# Labeling Data

This notebook gives a brief introduction to a fundamental question that is rarely covered in ML courses: How to label data. In real life, it's rare that your datasets come pre-labeled for you. You have to do it yourself, which naively involves somebody going through and labeling *every single example* by hand. Sure, human labels are great and often ideal, but in practice it's impossible to do so for reasons of time and cost. It often falls on the data scientist or engineer to label the data himself. This begs the question, then. How can you label data to be "good enough" to build reliable ML models with a minimal amount of effort and resources?

The topic of *weakly supervised learning* addresses this question by considering way to combine various data labeling strategies together to produce "good enough" labels. It may be the case that we can label some examples algorithmically using various rules-based functions, and combine those algorithmic labels with a subset of human-labeled examples (if we have them), and then train a model on *all* of these labels to predict the best choice for each example.
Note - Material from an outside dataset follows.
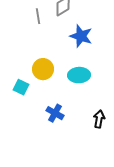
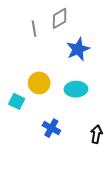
blue star: (81, 36) -> (78, 49), turned 30

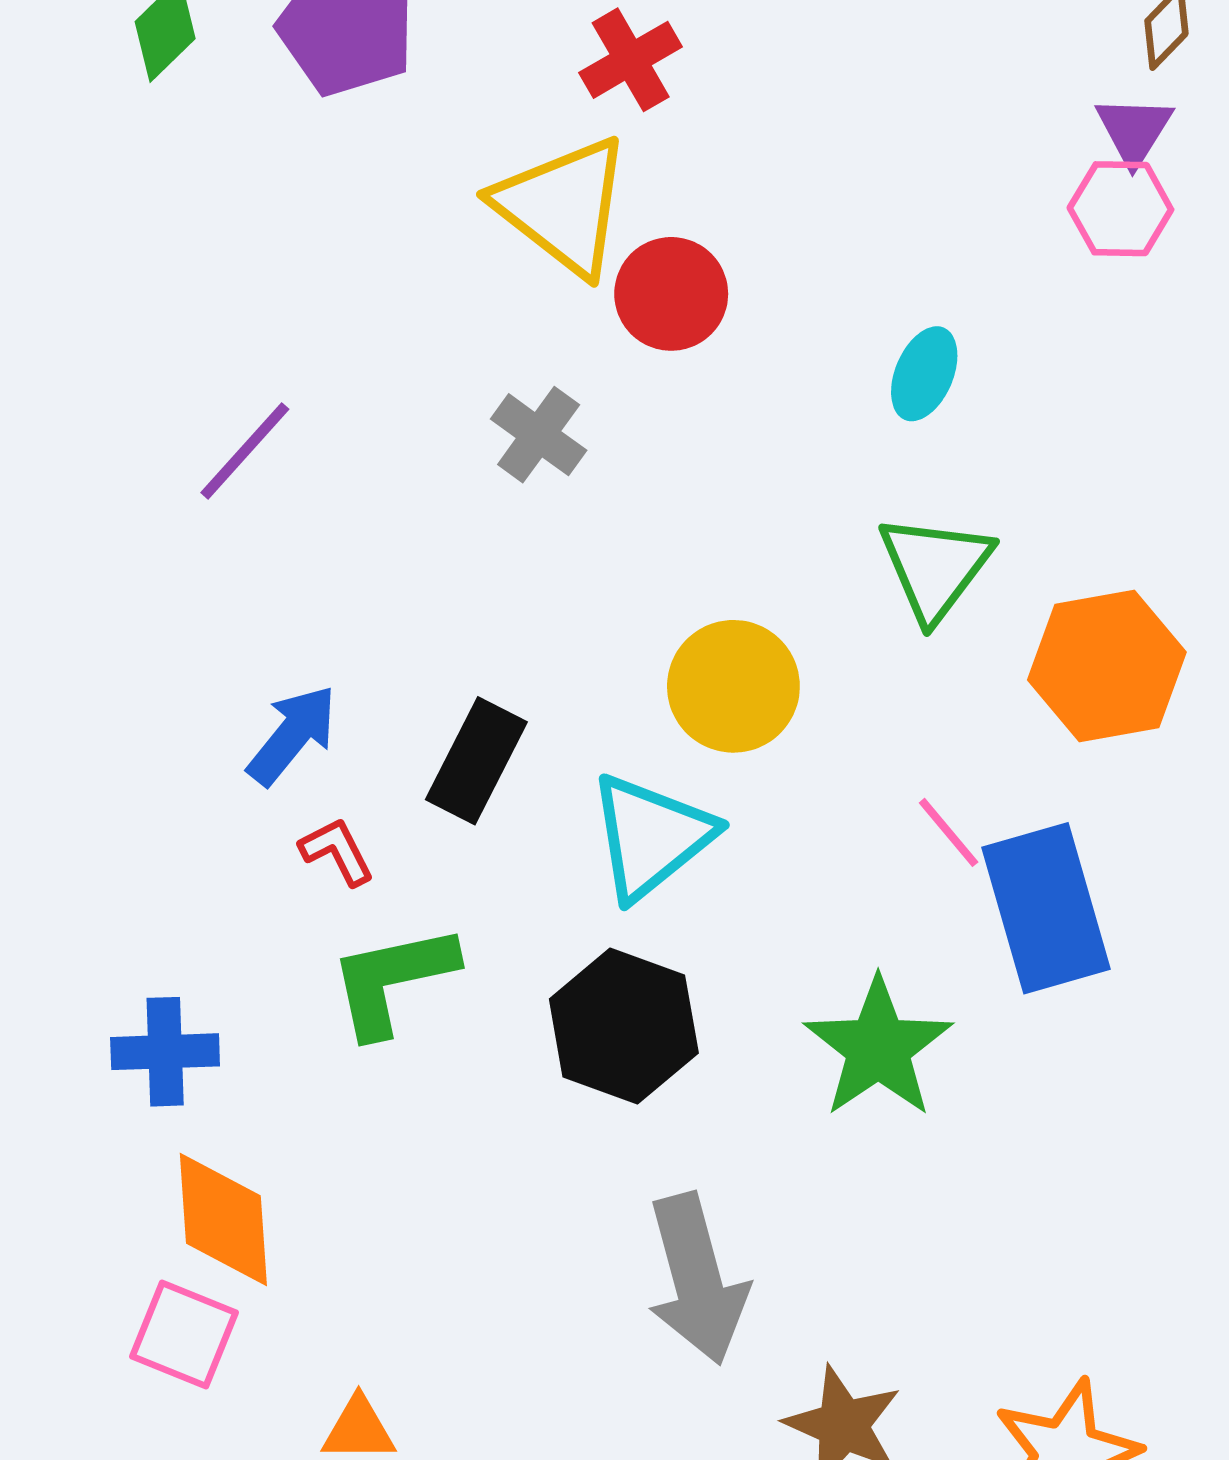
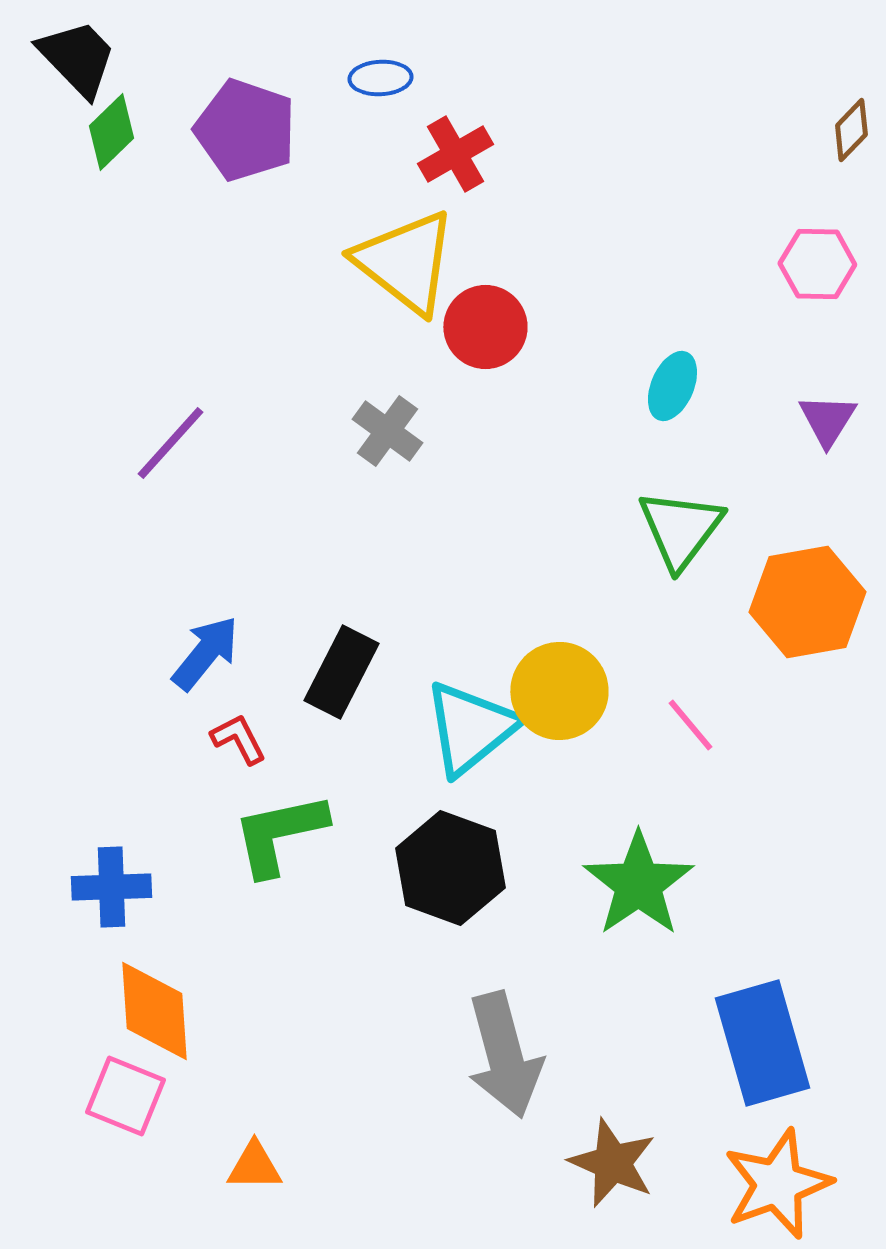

This may seem confusing, but we'll go through an example below using a previous dataset: The spam classification dataset from the notebook on text classification. We will pretend that we don't have labels for that dataset, except a small subset (10% of the data), and our job is to use weak supervision to generate labels to do ML. We'll also compare them at the end with the ground truth labels (since we have them), though keep in mind that if you're using this technique you wouldn't be able to do this in real life.

In [None]:
import numpy as np
import matplotlib.pyplot as plt
import pandas as pd
import re
import string
import spacy
import nltk

from pathlib import Path
from collections import Counter
from sklearn.feature_extraction.text import CountVectorizer,TfidfVectorizer
from sklearn.ensemble import RandomForestClassifier
from sklearn.model_selection import train_test_split
from sklearn.metrics import roc_auc_score, f1_score, confusion_matrix, accuracy_score
from sklearn.metrics import precision_score, recall_score
from imblearn.over_sampling import RandomOverSampler

np.random.seed(42)